L’obbiettivo principale che ha guidato la scrittura del film è stato raccontare il mondo della pesca che si trova ad un bivio: da una parte un declino iniziato e che può diventare inesorabile, dall’altra le possibilità di una rigenerazione che non può che passare per una
presa di coscienza collettiva e pubblica del suo valore inestimabile, tanto in termini economico-occupazionali, quanto e soprattutto, in termini di ricchezza e varietà culturale.

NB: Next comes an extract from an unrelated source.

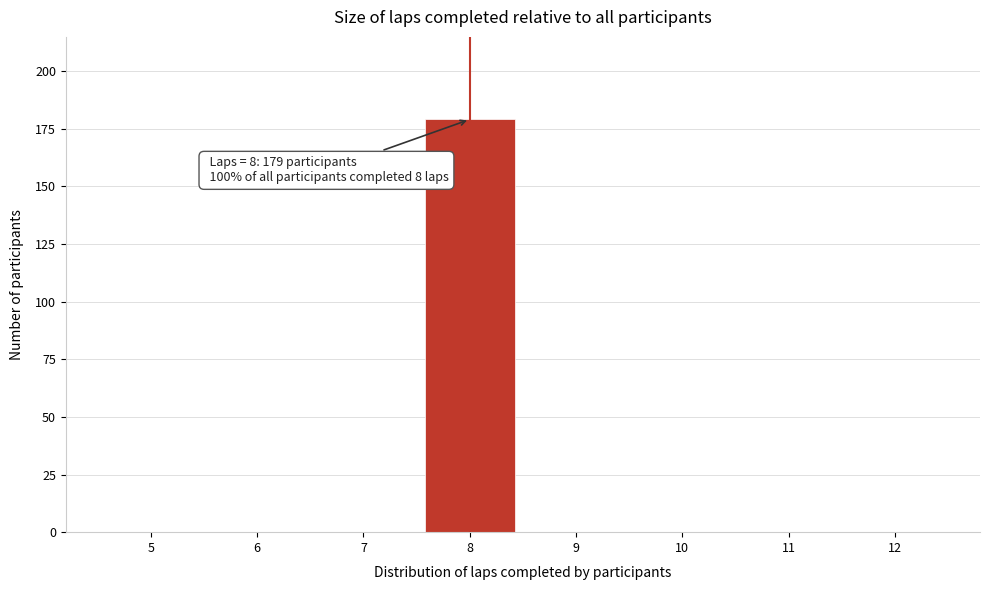

Reading left to right, list all the values displayed in this chart.

5=0	6=0	7=0	8=179	9=0	10=0	11=0	12=0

In definitiva, si tratta di un film sulla morte della pesca. La pesca sta morendo, è evidente, ma il paziente può ancora farcela? Se c’è una possibilità, un tentativo va assolutamente fatto!
Il film si sviluppa attraverso l’alternanza tra quanto dice il personaggio (che agisce in uno spazio neutro e stilizzato) riguardo ai tanti problemi della pesca, e le immagini girate nei pescherecci (che raccontano il lavoro con il solo commento sonoro e musicale).
Il personaggio vive una sua storia, una vicenda personale che emerge via via nel corso della narrazione, una vicenda emblematica e tragicamente comune.
Si tratta di un piccolo film reso possibile anche dall’adesione di tanti professionisti e soprattutto del produttore all’intento di fondo: aiutarci a sperare nell’improbabile, premessa essenziale per l’azione di costruzione della realtà e del futuro.